上図の通りフィデリティ・USリートは、基準価額の下落幅は他社よりも小さく安定している。それなのに分配金再投資後基準価額ではトップの伸びを示しており、上図の中では優秀な投信といえる。さらに手数料はフィデリティ証券であれば0%で、信託報酬も他社よりは僅かだが安いのもポイントだ。分配金の健全度は最大値の100%には遥かに遠い26%で優秀とは言い難い。とはいえ、同じ米国リート型投信の中では優秀な部類に入る。

この投信を100万円で3年運用した場合だが、分配金が維持されれば3年で合計50万円の分配金が受け取れ、元手の100万円は75万円になるため、計算上は利益が出ることになり利回りは最大9%となる。ただ、直近の過去3年の実績値では、大きく基準価額が下げている局面もあり、利回りはマイナス11%まで落ち込む可能性もある。それでも他社よりは優秀だが、一応は覚悟をしておいた方がいいだろう。

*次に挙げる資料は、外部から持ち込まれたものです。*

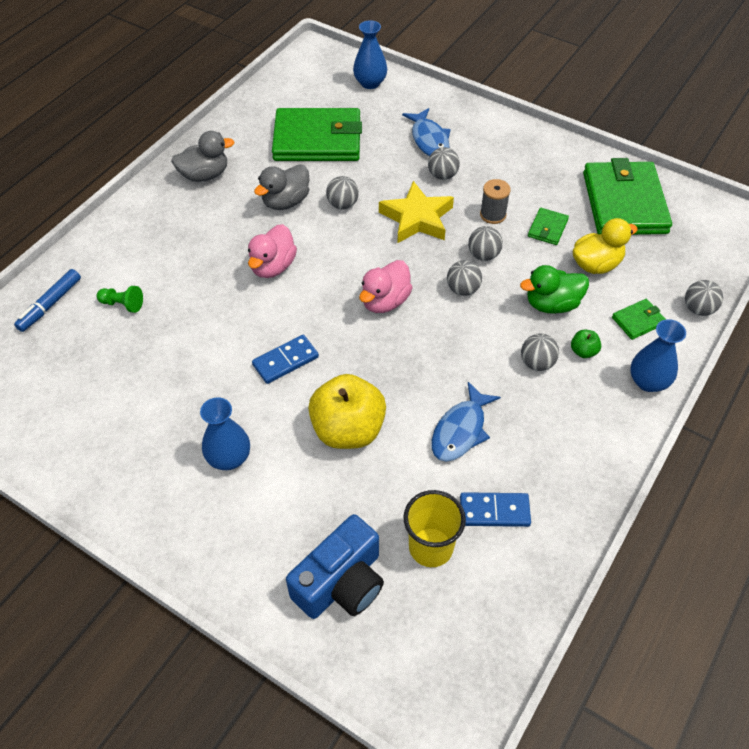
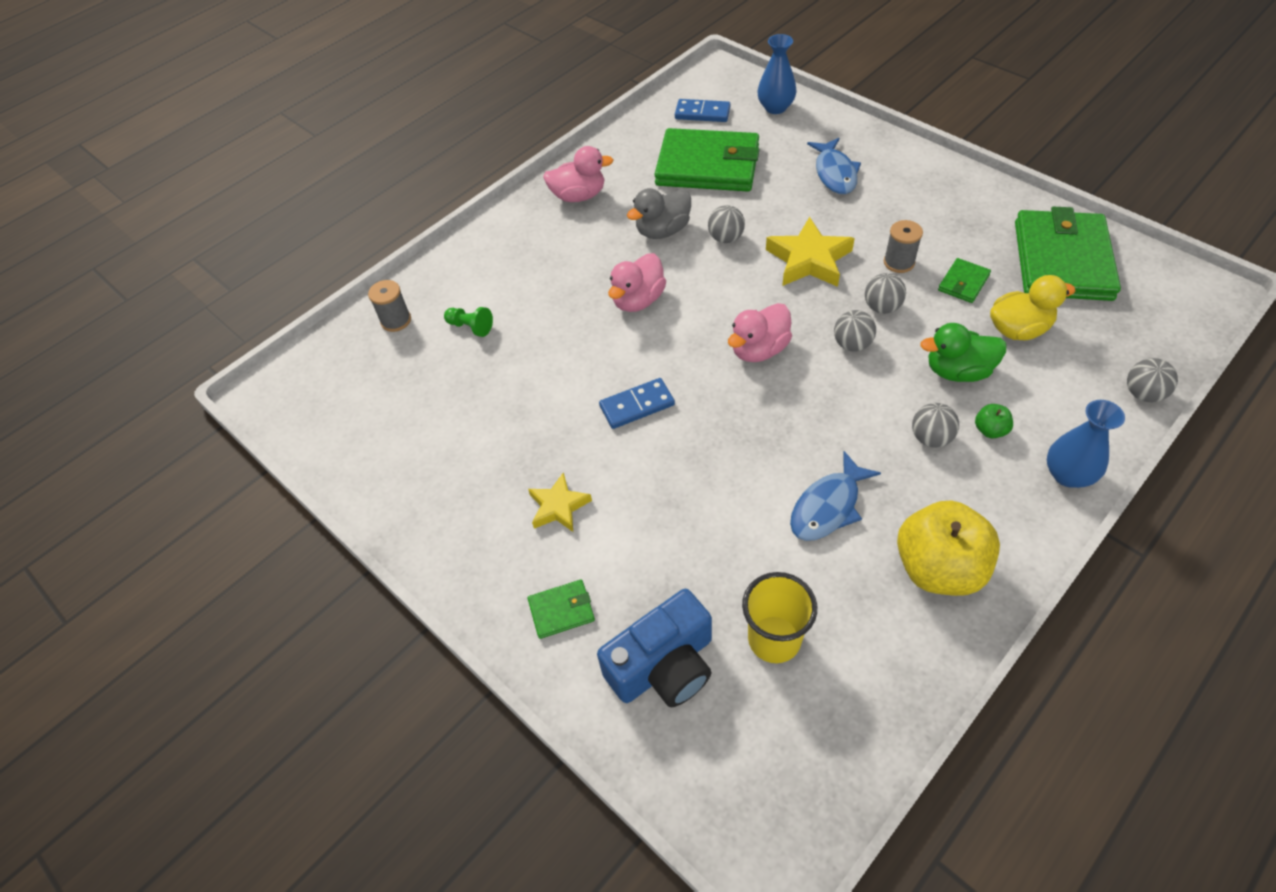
camera: 15 degrees right, 0 degrees up
(50, 305) = (396, 320): blue marker -> grey spool
(205, 175) = (579, 196): grey duck -> pink duck
(229, 458) = (558, 506): blue vase -> yellow star
(348, 430) = (696, 490): yellow apple -> yellow apple (938, 568)
(442, 175) = (845, 214): grey ball -> none
(494, 511) = (856, 606): blue domino -> blue domino (702, 113)
(638, 321) = (1063, 400): green wallet -> green wallet (561, 610)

最後に結論だが、この投信は米国リート(USリート)を検討中の人には第一候補になるだろう。分配金額だけで考えれば他社の方が良く見えるかもしれないが、分配金の中身や基準価額を考えれば答えは一目瞭然だ。さらに機動的に組み入れ比率を変えてきた過去があるため、仮にオフィス関連が今後伸びなかったとしても、新たな視点で運用してくれる可能性が高い。

ただし、冒頭でも既述したようにアメリカに投資している以上は、為替の影響を多分に受ける点は忘れずにおきたい。円安が完全に反転して円高傾向が続くようであれば、この投信に限らず非常に大きなマイナスを受ける。為替が円高傾向に入ったか否かは常に注視して、購入・売却を考える必要がある。